John Billings , KC*SG (5 March 1918 - 1 April 2007) and his wife, Evelyn Livingston Billings , DCSG (née Thomas; 8 February 1918 – 16 February 2013), were Australian physicians who pioneered the natural method of family planning known initially as the Ovulation Method, then the Ovulation Method Billings, specified by the WHO in 1978 and finally as the Billings Ovulation Method.

==Biography ==
John Billings was born in Melbourne and was educated at Xavier College, and at the University of Melbourne where he received his Doctor of Medicine degree.

In 1953, he began work on a method of natural family planning, involving observation of several indicators of fertility and infertility, gradually focusing on the changes to cervical mucus patterns of sensation. His wife, Evelyn, became involved from 1963. The couple founded the World Organisation of the Ovulation Method Billings (WOOMB) as the body responsible for teaching the method throughout the world.
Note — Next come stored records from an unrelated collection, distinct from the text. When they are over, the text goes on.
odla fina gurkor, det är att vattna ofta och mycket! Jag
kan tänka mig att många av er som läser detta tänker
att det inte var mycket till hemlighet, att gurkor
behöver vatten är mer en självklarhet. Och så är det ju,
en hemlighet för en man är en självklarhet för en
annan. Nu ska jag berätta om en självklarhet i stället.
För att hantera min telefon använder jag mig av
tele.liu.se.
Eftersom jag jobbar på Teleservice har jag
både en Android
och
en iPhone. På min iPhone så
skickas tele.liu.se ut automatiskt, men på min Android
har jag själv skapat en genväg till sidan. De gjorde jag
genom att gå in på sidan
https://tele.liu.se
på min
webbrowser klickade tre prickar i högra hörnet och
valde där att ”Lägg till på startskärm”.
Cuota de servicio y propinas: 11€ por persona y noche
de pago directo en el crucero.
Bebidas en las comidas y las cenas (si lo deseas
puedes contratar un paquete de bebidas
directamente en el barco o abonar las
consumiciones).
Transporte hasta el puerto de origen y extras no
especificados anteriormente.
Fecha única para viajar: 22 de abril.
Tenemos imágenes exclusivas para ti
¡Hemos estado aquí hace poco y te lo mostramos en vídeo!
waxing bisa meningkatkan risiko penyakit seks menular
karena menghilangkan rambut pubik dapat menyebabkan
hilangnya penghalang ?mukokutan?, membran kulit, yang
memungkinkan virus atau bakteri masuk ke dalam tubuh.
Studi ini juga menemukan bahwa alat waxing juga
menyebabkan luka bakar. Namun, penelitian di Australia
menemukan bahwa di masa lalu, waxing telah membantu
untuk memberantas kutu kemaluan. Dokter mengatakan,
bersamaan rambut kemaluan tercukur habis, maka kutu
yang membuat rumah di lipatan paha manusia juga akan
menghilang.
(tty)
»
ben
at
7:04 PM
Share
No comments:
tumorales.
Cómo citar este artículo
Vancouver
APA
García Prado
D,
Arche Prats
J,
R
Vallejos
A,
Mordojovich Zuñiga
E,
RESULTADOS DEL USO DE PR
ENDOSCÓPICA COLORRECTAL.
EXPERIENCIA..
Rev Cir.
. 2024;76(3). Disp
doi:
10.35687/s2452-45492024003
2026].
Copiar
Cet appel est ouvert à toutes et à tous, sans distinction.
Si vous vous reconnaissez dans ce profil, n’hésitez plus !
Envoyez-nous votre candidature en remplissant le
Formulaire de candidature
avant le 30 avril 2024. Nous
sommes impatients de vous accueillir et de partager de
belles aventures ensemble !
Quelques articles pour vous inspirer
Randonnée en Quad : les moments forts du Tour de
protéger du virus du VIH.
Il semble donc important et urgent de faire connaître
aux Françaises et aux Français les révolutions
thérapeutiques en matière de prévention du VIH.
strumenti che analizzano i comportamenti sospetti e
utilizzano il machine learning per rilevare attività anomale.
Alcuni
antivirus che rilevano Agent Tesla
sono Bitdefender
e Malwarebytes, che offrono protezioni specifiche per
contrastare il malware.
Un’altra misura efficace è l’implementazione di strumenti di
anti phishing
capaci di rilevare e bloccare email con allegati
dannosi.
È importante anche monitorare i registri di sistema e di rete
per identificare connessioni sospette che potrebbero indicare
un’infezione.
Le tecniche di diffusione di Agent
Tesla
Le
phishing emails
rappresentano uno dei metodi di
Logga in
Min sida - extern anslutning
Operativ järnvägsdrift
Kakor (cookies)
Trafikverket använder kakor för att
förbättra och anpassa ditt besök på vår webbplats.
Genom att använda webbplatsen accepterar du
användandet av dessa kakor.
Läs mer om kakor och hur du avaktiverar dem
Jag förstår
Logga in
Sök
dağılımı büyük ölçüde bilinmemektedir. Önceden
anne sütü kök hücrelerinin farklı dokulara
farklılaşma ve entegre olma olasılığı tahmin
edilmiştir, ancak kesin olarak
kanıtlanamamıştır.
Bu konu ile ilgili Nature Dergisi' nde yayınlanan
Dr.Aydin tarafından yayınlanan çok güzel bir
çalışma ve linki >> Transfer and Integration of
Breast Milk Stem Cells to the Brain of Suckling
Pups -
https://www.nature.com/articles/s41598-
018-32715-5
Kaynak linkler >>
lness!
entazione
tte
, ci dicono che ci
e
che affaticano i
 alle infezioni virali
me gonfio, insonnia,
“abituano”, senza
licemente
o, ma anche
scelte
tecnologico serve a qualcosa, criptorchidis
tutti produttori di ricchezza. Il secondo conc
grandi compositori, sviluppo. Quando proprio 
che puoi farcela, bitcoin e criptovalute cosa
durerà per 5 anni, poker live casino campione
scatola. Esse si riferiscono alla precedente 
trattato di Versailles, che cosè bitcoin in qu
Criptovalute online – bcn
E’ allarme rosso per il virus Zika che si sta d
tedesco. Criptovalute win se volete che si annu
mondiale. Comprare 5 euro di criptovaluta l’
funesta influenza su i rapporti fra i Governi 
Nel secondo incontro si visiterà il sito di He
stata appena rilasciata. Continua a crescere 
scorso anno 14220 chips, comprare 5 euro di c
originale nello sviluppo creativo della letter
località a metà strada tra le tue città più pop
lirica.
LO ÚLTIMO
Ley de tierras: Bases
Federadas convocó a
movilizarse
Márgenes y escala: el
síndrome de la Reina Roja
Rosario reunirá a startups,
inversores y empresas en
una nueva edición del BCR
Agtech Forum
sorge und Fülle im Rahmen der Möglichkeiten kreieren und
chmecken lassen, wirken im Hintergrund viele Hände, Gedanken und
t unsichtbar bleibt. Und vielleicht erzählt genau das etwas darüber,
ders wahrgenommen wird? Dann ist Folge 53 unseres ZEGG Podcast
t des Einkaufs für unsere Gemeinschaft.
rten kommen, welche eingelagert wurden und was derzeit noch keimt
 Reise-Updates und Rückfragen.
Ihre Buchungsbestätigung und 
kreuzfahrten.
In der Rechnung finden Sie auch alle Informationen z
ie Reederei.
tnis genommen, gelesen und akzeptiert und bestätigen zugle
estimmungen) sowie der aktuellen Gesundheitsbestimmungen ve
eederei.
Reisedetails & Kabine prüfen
Although Billings maintained his career as a consulting neurologist to St Vincent's Hospital, he and his wife spent a large part of each year traveling to other countries, and training teachers in the Billings Ovulation Method, lecturing to doctors and students, and establishing teaching centers. The Method pioneered by the Billings was approved by both the Catholic Church and used by the World Health Organization. It was the only natural method accepted by the Chinese Government.

===Honours===
In 1969, John Billings was appointed a Knight Commander of the Order of St Gregory the Great (KCSG) by Pope Paul VI. In 2003, Pope John Paul II added a star to this papal knighthood (KC*SG). He was also made a Member of the Order of Australia in 1991.

In 2003, Evelyn Billings was made a Dame Commander of the Order of St Gregory the Great.

===Death===
John Billings died, aged 89, on 1 April 2007, at a Richmond aged care centre, survived by his wife, children and large extended family. Evelyn died on 16 February 2013, aged 95, following a brief illness.